The assembly contains:
- Assembled chromosomes: chromosomes 1-22 (autosomes,
chr1-22), chrX, chrY, and mitochondrial genome (chrM) - Unlocalized sequences, which are known to locate on concrete chromosome, but with unknown order or orientation (
_randomsuffix) - Unplaced sequences — the chromosome of origin is unknown (
chrU_prefix)
Reference genomes (GRCh37, GRCh38) and can also be found on other multiple resources, such as NCBI. At NCBI you can additionally download Reference Genome Annotation (RefSeq) and other files related to the human genome. Another widely used whole genome annotations include GENCODE sets and also Ensembl. The latest human genome sequence, T2T, can be found on NIH website.
Post-HGP projects
First, human genome sequencing initiated the discovery and cataloging of most human genes. For the first time, researchers revealed that only ~2 % portion of the human genome encodes proteins. HGP led to the development of ENCODE (Encyclopedia Of DNA Elements) Project which aims to understand the functional parts of the genome. The HGP has inspired subsequent large-scale data collection initiatives such as the International HapMap Project, 1000 Genomes, and The Cancer Genome Atlas. Big genomic studies dedicated to concrete human populations were also launched, an example is The Cyprus Genome Project.
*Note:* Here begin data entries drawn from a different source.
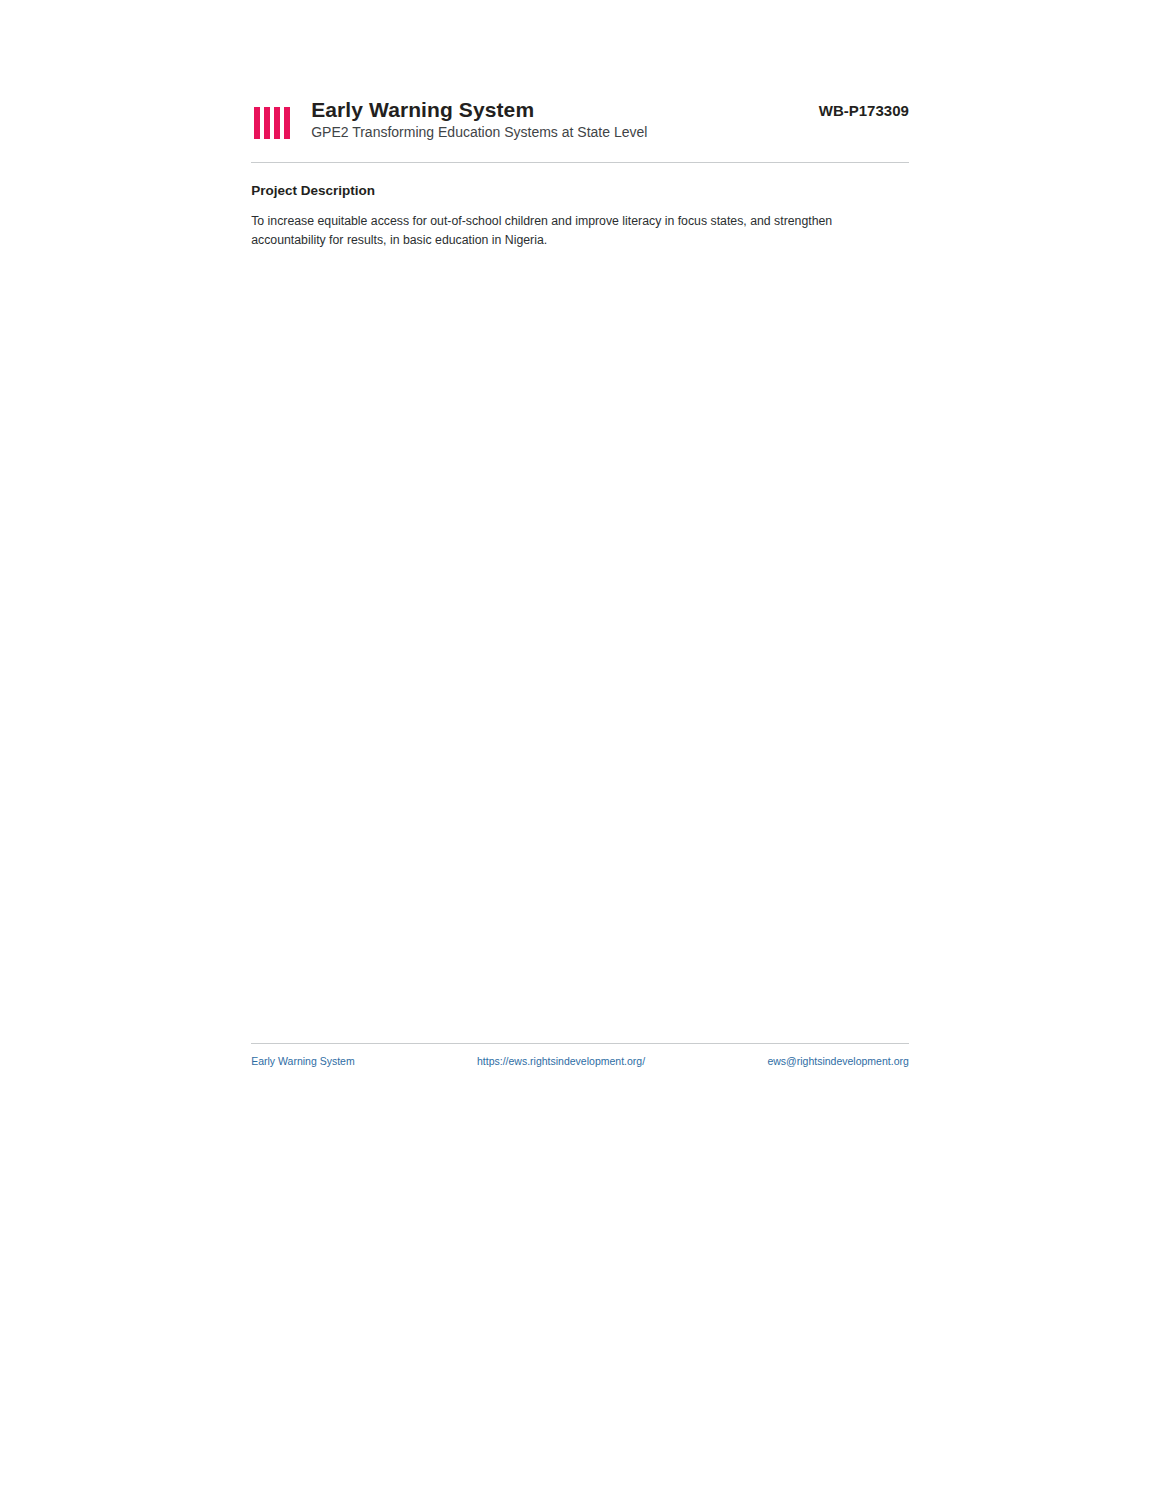Early Warning System
GPE2 Transforming Education Systems at State Level
WB-P173309
Project Description
To increase equitable access for out-of-school children and improve literacy in focus states, and strengthen accountability for results, in basic education in Nigeria.
Early Warning System https://ews.rightsindevelopment.org/ ews@rightsindevelopment.org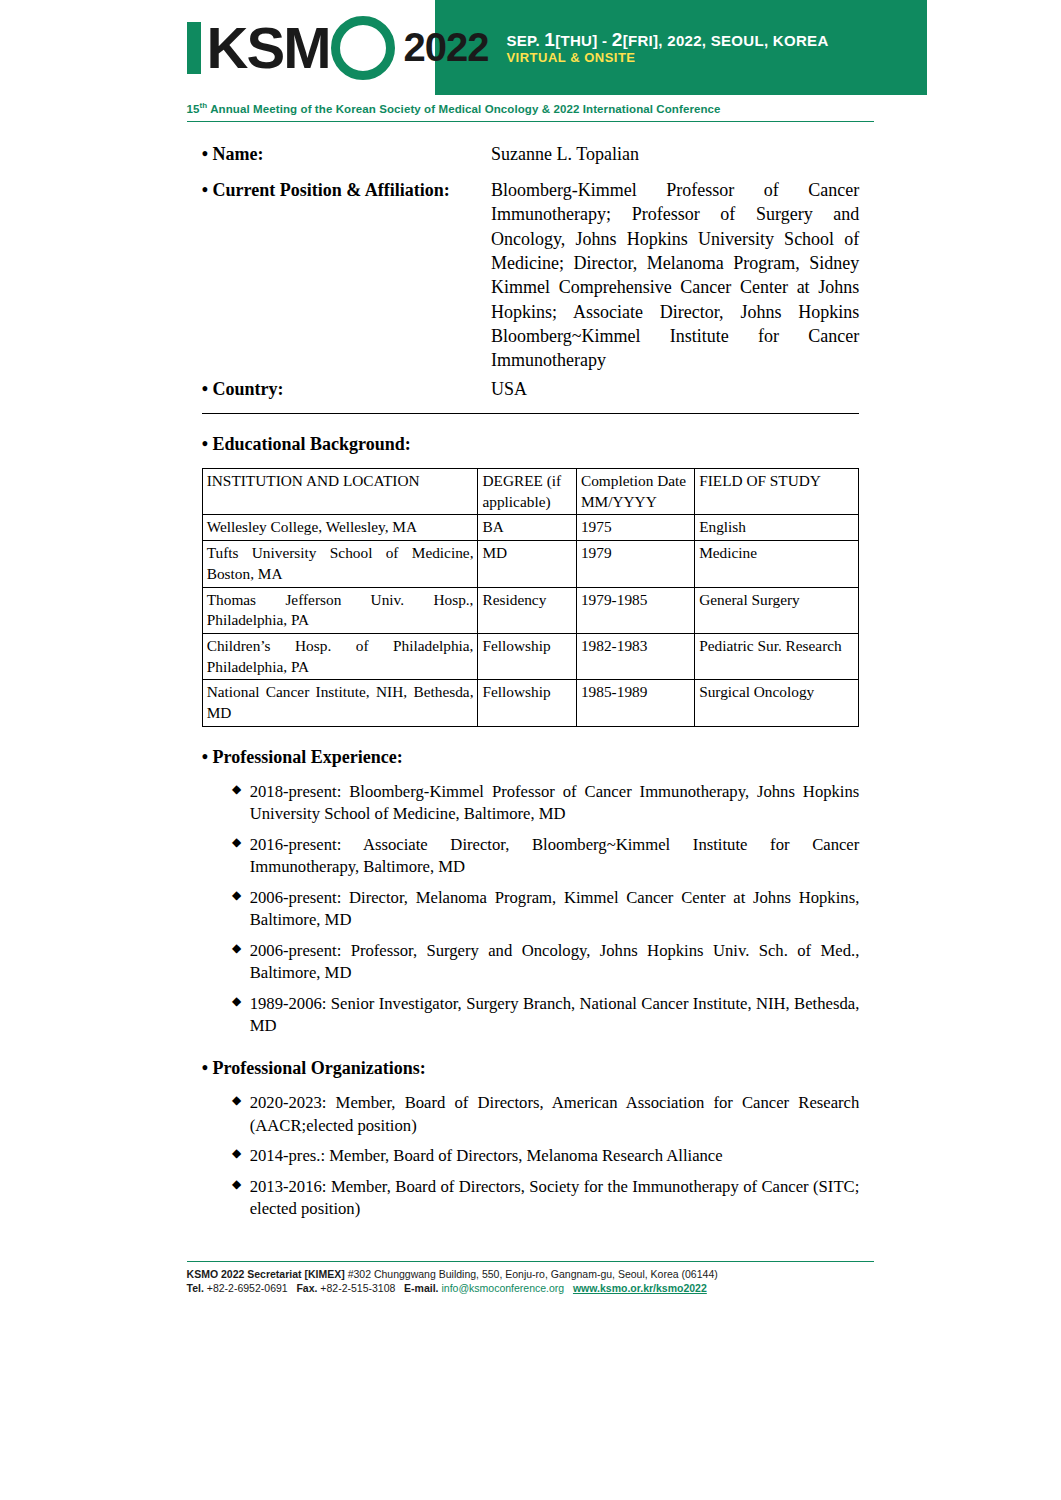KSM 2022
SEP. 1[THU] - 2[FRI], 2022, SEOUL, KOREA
VIRTUAL & ONSITE
15th Annual Meeting of the Korean Society of Medical Oncology & 2022 International Conference
| Name: | Suzanne L. Topalian |
| Current Position & Affiliation: | Bloomberg-Kimmel Professor of Cancer Immunotherapy; Professor of Surgery and Oncology, Johns Hopkins University School of Medicine; Director, Melanoma Program, Sidney Kimmel Comprehensive Cancer Center at Johns Hopkins; Associate Director, Johns Hopkins Bloomberg~Kimmel Institute for Cancer Immunotherapy |
| Country: | USA |
Educational Background:
| INSTITUTION AND LOCATION | DEGREE (if applicable) | Completion Date MM/YYYY | FIELD OF STUDY |
| Wellesley College, Wellesley, MA | BA | 1975 | English |
| Tufts University School of Medicine, Boston, MA | MD | 1979 | Medicine |
| Thomas Jefferson Univ. Hosp., Philadelphia, PA | Residency | 1979-1985 | General Surgery |
| Children’s Hosp. of Philadelphia, Philadelphia, PA | Fellowship | 1982-1983 | Pediatric Sur. Research |
| National Cancer Institute, NIH, Bethesda, MD | Fellowship | 1985-1989 | Surgical Oncology |
Professional Experience:
2018-present: Bloomberg-Kimmel Professor of Cancer Immunotherapy, Johns Hopkins University School of Medicine, Baltimore, MD
2016-present: Associate Director, Bloomberg~Kimmel Institute for Cancer Immunotherapy, Baltimore, MD
2006-present: Director, Melanoma Program, Kimmel Cancer Center at Johns Hopkins, Baltimore, MD
2006-present: Professor, Surgery and Oncology, Johns Hopkins Univ. Sch. of Med., Baltimore, MD
1989-2006: Senior Investigator, Surgery Branch, National Cancer Institute, NIH, Bethesda, MD
Professional Organizations:
2020-2023: Member, Board of Directors, American Association for Cancer Research (AACR;elected position)
2014-pres.: Member, Board of Directors, Melanoma Research Alliance
2013-2016: Member, Board of Directors, Society for the Immunotherapy of Cancer (SITC; elected position)
KSMO 2022 Secretariat [KIMEX] #302 Chunggwang Building, 550, Eonju-ro, Gangnam-gu, Seoul, Korea (06144)
Tel. +82-2-6952-0691 Fax. +82-2-515-3108 E-mail. info@ksmoconference.org www.ksmo.or.kr/ksmo2022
The latest T2T reference genome sequences can help to reveal more important genetic information about diseases, aging, evolution, and other important life processes. Now, the T2T Consortium has teamed up with the Human Pangenome Reference project to make a collection of the most complete, high-quality assemblies, which will together comprise the human "pangenome" reference (over 300 genomes).
Conclusion
The human genome size and complexity have presented many challenges for sequence assembly. A human reference genome produced by HGP served as a backbone for newer genome versions. As genomics technologies improved, sequencing artifacts were corrected and challenging regions (centromeres, telomeres, ribosomal DNA, etc.) were revealed. GCRh38 is the currently used reference genome, while T2T is the most complete human genome sequence to date.